In a service sense it seems absolutely inevitable that many of our councils will soon be right at the edge of 'the tipping point.' Wholesale service cessation will become a reality as cut after cut after cut produces a critical mass where continuation is simply not viable. And because of the demographic distribution it is likely that the biggest impact will be in those authorities and localities that can least afford to lose universal discretionary services, have the greater community need for broad council services, and are already seeing an increase in demand for many services as a direct consequence of the public sector spending cuts.

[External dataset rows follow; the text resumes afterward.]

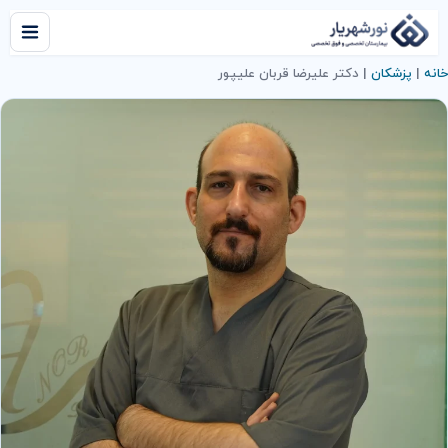
خانه
|
پزشکان
|
دکتر علیرضا قربان علیپور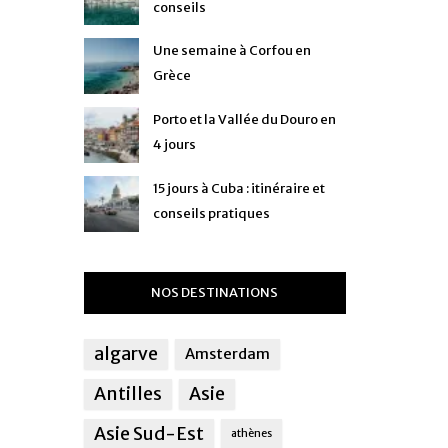
conseils
Une semaine à Corfou en
Grèce
Porto et la Vallée du Douro en
4 jours
15 jours à Cuba : itinéraire et
conseils pratiques
NOS DESTINATIONS
algarve
Amsterdam
Antilles
Asie
Asie Sud-Est
athènes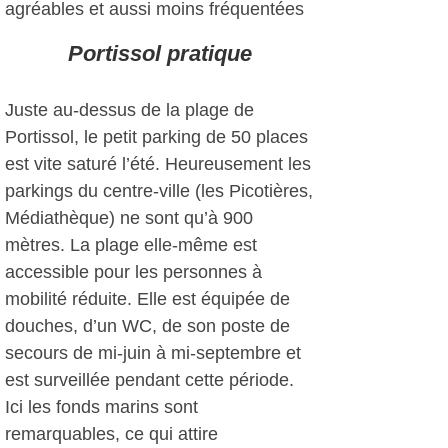
agréables et aussi moins fréquentées
Portissol pratique
Juste au-dessus de la plage de
Portissol, le petit parking de 50 places
est vite saturé l’été. Heureusement les
parkings du centre-ville (les Picotières,
Médiathèque) ne sont qu’à 900
mètres. La plage elle-même est
accessible pour les personnes à
mobilité réduite. Elle est équipée de
douches, d’un WC, de son poste de
secours de mi-juin à mi-septembre et
est surveillée pendant cette période.
Ici les fonds marins sont
remarquables, ce qui attire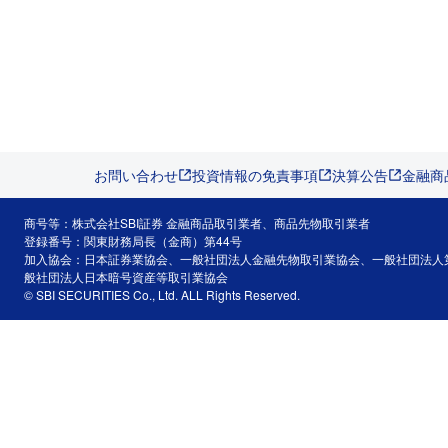
お問い合わせ
投資情報の免責事項
決算公告
金融商
商号等：株式会社SBI証券 金融商品取引業者、商品先物取引業者
登録番号：関東財務局長（金商）第44号
加入協会：日本証券業協会、一般社団法人金融先物取引業協会、一般社団法人
般社団法人日本暗号資産等取引業協会
© SBI SECURITIES Co., Ltd. ALL Rights Reserved.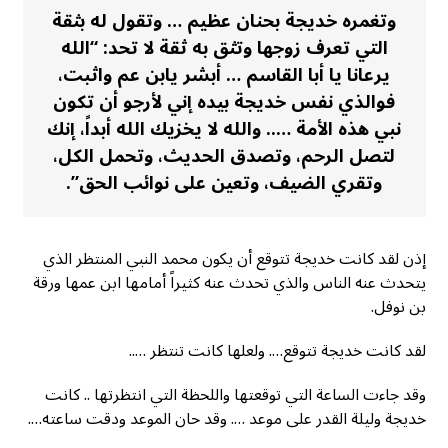
وتغمره خديجة بحنان عظيم … وتقول له بثقة
التي تعرف زوجها وتثق به ثقة لا تحد: “الله
يرعانا يا أبا القاسم … أبشر يابن عم واثبت،
فوالذي نفس خديجة بيده إني لأرجو أن تكون
نبي هذه الأمة ….. والله لا يخزيك الله أبداً، إنك
لتصل الرحم، وتصدق الحديث، وتحمل الكل،
وتقري الضيف، وتعين على نوائب الحق”.
إذن لقد كانت خديجة تتوقع أن يكون محمد النبي المنتظر الذي
يتحدث عنه الناس والذي تحدث عنه كثيراً أمامها ابن عمها ورقة
بن نوفل.
لقد كانت خديجة تتوقع…. ولعلها كانت تنتظر …..
وقد جاءت الساعة التي توقعتها واللحظة التي انتظرتها .. كانت
خديجة وليلة القدر على موعد …. وقد حان الموعد ودقت ساعته….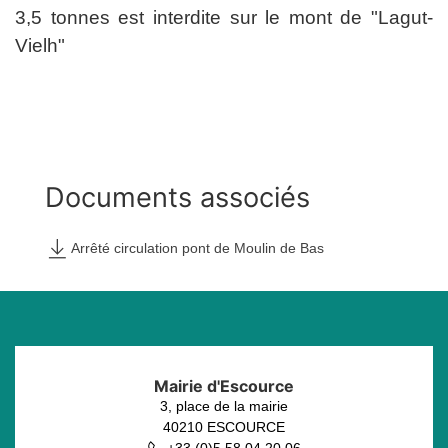
3,5 tonnes est interdite sur le mont de "Lagut-
Vielh"
Documents
associés
Arrêté circulation pont de Moulin de Bas
Mairie d'Escource
3, place de la mairie
40210 ESCOURCE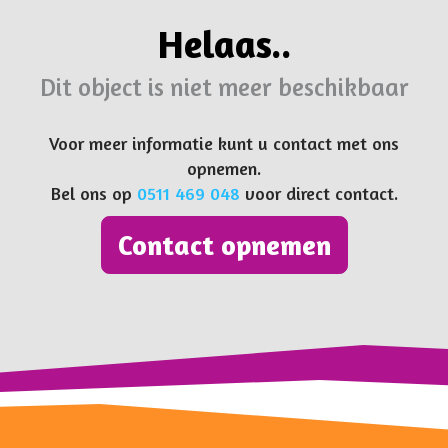
Helaas..
Dit object is niet meer beschikbaar
Voor meer informatie kunt u contact met ons
opnemen.
Bel ons op
0511 469 048
voor direct contact.
Contact opnemen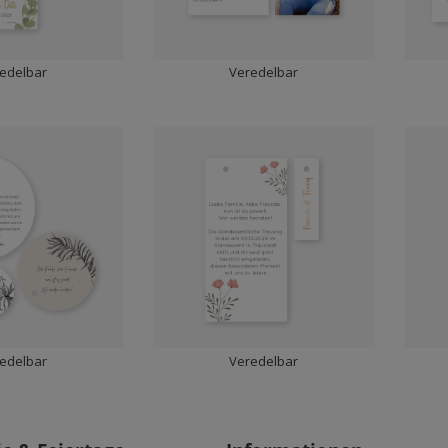
edelbar
Veredelbar
edelbar
Veredelbar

This also skittles into the Public Sector Reform (PSR) agenda. Local Councils are clearly the ‘primary partner’ when it comes to redesigning services around concepts of life-cycle, place, community, family or individual. This is partly a product of their authority-wide remit, duties and powers across the social, economic and environmental spectrum of the administrative area. Where PSR is concerned with integrating access to, and the experience of, services that cover complex and inter-related social, cultural and behavioural factors we are also looking at some outcomes that will take half a generation to properly assess. That requires pump-prime funding and stability.

Local authorities have greater devolution of action, in a theoretical and statutory sense, than many other public services which are effectively governed directly from a Department of State. But much of the freedoms that local councils should enjoy have been hamstrung by successive governments for 30 years through central frameworks often couched in double-speak and tightened purse strings. In the current and coming maelstrom of council funding cuts any glimmer of real ‘localism’ is being kneecapped. Many of the services that could be key to successfully delivering a genuine and accountable PSR outcome are fragmented and fragmenting through outsourcing, being chopped to the bone or on the list for consideration of stopping altogether. The notion that integrated, accountable and responsive services across a broad coalition of public services can be achieved through commissioning-only enabling models is risible.  

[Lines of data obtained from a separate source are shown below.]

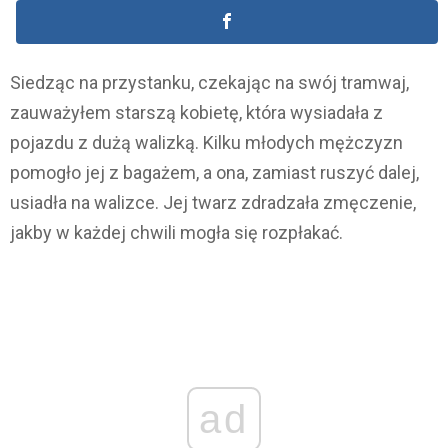
Siedząc na przystanku, czekając na swój tramwaj,
zauważyłem starszą kobietę, która wysiadała z
pojazdu z dużą walizką. Kilku młodych mężczyzn
pomogło jej z bagażem, a ona, zamiast ruszyć dalej,
usiadła na walizce. Jej twarz zdradzała zmęczenie,
jakby w każdej chwili mogła się rozpłakać.
ad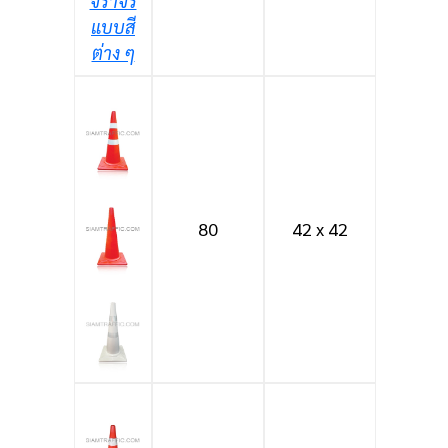
จราจร
แบบสี
ต่าง ๆ
80
42 x 42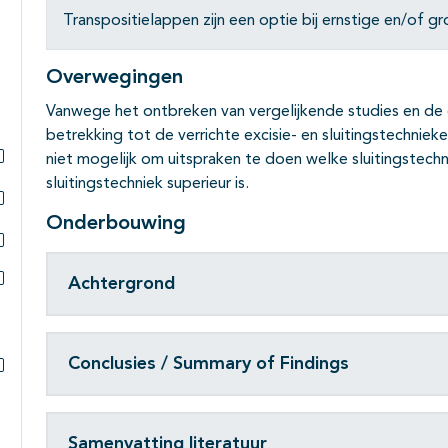
Transpositielappen zijn een optie bij ernstige en/of gr
Overwegingen
Vanwege het ontbreken van vergelijkende studies en de 
betrekking tot de verrichte excisie- en sluitingstechnie
niet mogelijk om uitspraken te doen welke sluitingstech
Subpagina's open- en dichtklappen
sluitingstechniek superieur is.
Onderbouwing
Subpagina's open- en dichtklappen
Subpagina's open- en dichtklappen
Achtergrond
Subpagina's open- en dichtklappen
Conclusies / Summary of Findings
Subpagina's open- en dichtklappen
Samenvatting literatuur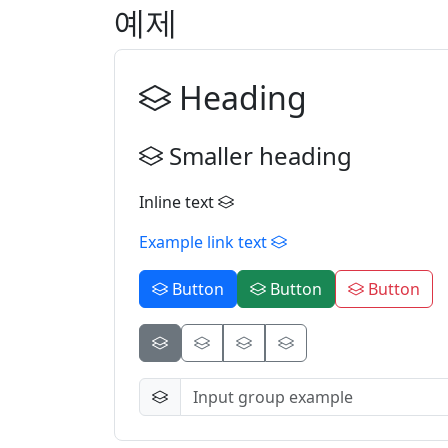
예제
Heading
Smaller heading
Inline text
Example link text
Button
Button
Button
Button
Button
Button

But the centrality of local councils to their communities and to an accountable PSR is also part product of the intrinsic democratic nature of local government. Derived from the well-established but all-too-often-taken-for-granted foundation of local people electing local representatives to form a body which is accountable individually and collectively to its constituents. When it comes to the way local government is represented, or more often misrepresented, this basic principle of local democratic governance and accountability is often overlooked or even derided. And whilst no system is perfect it is this basic connection between people and public body that sets local government apart from virtually all other public services.

Aside of losing vital services in themselves it is the keystone of local democracy that is under direct attack from the coalition’s cuts programme. Within the LGA and other sector based or linked bodies and organisations there is consensus that a new settlement is urgently required for local government. That is something that all trade unionists should be adding their voices to, without being drawn into nimby arguments. It reinforces our consistent message the cuts are entirely unnecessary and, from an economic perspective, have failed to deliver the stated aim of significantly reduced national debt over the course of this Parliament. The opposite is true, with debt as a proportion of GDP higher now than it was PA (pre-austerity) and set to keep rising. 

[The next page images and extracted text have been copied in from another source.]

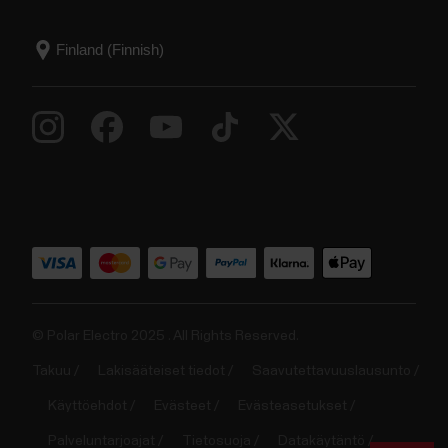
© Polar Electro 2025 . All Rights Reserved.
Takuu
Lakisääteiset tiedot
Saavutettavuuslausunto
Käyttöehdot
Evästeet
Evästeasetukset
Palveluntarjoajat
Tietosuoja
Datakäytäntö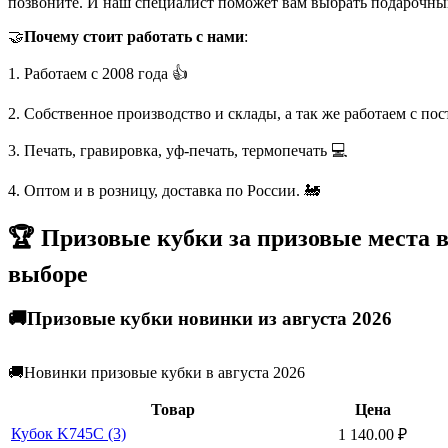
позвоните. И наш специалист поможет вам выбрать подарочны
🤝
Почему стоит работать с нами
:
1. Работаем с 2008 года 👍
2. Собственное производство и склады, а так же работаем с по
3. Печать, гравировка, уф-печать, термопечать 💻
4. Оптом и в розницу, доставка по России. 🚂
🏆 Призовые кубки за призовые места 
выборе
🚚Призовые кубки новинки из августа 2026
🚚Новинки призовые кубки в августа 2026
Товар
Цена
Кубок K745C (3)
1 140.00
₽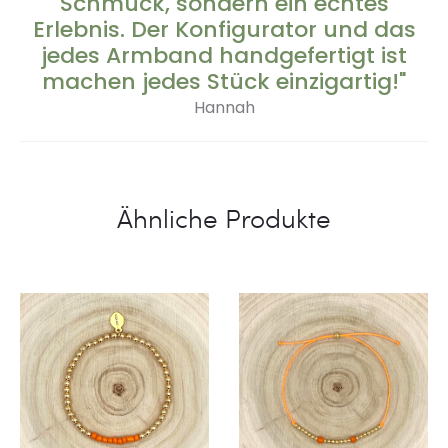
Schmuck, sondern ein echtes
Erlebnis. Der Konfigurator und das
jedes Armband handgefertigt ist
machen jedes Stück einzigartig!"
Hannah
Ähnliche Produkte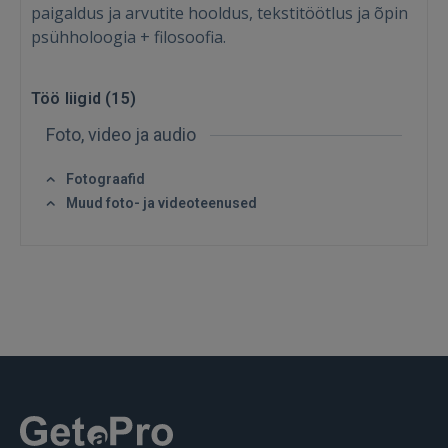
paigaldus ja arvutite hooldus, tekstitöötlus ja õpin
FACEBOOK
psühholoogia + filosoofia.
GOOGLE
Töö liigid (
15
)
Foto, video ja audio
 Sign in with Apple
Fotograafid
Ei ole veel registreerunud?
Muud foto- ja videoteenused
REGISTREERIMINE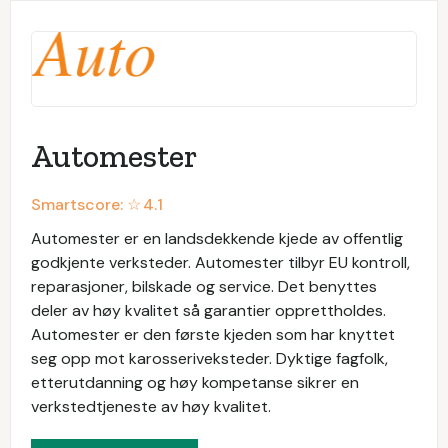
Automester
Smartscore: ☆
4.1
Automester er en landsdekkende kjede av offentlig
godkjente verksteder. Automester tilbyr EU kontroll,
reparasjoner, bilskade og service. Det benyttes
deler av høy kvalitet så garantier opprettholdes.
Automester er den første kjeden som har knyttet
seg opp mot karosseriveksteder. Dyktige fagfolk,
etterutdanning og høy kompetanse sikrer en
verkstedtjeneste av høy kvalitet.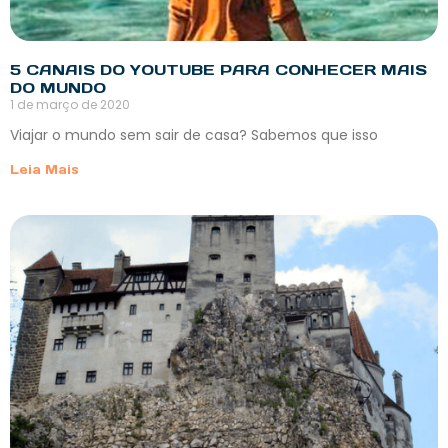
5 CANAIS DO YOUTUBE PARA CONHECER MAIS
DO MUNDO
1 de março de 2020
Viajar o mundo sem sair de casa? Sabemos que isso
Leia Mais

Beyond a new settlement between the sector and the centre there is also a pressing need to amend funding distribution. We cannot continue with schemes that effectively take from ‘poorer’ councils and give to ‘wealthier’ councils. That in the main are transferring precious resources from the north to the south.

Without a new settlement and without redistribution local government service diminution is heading beyond the Graph of Doom orbit, and local democracy as a principle and a right will be consigned to a time capsule.